• **Extracted page text data**:
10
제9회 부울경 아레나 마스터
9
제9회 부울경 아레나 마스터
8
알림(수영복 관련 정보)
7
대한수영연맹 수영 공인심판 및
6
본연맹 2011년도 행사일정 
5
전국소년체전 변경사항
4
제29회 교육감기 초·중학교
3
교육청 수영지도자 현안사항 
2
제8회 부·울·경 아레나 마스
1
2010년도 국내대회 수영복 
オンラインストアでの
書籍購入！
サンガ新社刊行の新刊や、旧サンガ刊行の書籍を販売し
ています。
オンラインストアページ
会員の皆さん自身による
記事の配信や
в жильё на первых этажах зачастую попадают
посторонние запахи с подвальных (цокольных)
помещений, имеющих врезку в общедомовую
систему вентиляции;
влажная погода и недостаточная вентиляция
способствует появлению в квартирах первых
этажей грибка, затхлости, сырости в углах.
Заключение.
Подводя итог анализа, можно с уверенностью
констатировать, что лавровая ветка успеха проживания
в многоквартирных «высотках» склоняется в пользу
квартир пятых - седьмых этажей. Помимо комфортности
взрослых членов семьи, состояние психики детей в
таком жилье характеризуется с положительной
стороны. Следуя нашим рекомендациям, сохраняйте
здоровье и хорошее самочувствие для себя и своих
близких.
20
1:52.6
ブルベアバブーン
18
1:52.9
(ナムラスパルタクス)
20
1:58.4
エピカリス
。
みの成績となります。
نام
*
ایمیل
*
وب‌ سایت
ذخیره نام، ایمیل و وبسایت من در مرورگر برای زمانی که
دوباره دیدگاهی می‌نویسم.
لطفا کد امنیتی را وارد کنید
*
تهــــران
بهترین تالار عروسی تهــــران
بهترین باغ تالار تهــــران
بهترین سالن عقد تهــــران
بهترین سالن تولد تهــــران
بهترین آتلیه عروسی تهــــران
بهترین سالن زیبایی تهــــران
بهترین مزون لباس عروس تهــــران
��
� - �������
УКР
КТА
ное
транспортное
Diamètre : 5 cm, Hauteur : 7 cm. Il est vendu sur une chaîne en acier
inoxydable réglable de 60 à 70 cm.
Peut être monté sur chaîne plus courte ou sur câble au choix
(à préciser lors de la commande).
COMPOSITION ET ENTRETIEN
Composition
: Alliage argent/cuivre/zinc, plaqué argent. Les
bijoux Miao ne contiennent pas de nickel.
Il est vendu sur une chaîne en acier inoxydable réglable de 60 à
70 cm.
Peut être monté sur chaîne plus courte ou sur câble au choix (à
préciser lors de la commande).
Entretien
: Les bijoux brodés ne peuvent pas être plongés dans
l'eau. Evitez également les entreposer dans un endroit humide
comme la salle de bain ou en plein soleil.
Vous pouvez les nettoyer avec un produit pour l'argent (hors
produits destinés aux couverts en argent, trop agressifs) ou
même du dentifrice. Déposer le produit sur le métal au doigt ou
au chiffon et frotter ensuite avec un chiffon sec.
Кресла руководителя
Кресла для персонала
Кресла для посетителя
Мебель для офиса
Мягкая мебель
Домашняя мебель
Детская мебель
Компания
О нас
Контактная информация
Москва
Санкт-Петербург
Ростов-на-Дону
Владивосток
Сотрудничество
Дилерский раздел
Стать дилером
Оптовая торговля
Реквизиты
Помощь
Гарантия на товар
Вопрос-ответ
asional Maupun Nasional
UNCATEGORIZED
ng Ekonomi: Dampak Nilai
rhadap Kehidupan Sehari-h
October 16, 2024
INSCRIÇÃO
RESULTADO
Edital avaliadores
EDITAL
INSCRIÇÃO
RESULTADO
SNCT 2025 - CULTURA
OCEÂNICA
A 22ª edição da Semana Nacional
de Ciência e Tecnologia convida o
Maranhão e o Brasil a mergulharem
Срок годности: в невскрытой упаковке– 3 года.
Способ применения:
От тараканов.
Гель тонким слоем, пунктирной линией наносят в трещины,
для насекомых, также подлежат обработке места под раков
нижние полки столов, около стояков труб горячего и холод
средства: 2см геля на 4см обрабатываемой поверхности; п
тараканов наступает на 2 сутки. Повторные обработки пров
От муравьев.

• **Exercise**: Please find all lines of the entries that hold the string "первых" and copy them.

• **Result of the exercise**:
в жильё на первых этажах зачастую попадают
способствует появлению в квартирах первых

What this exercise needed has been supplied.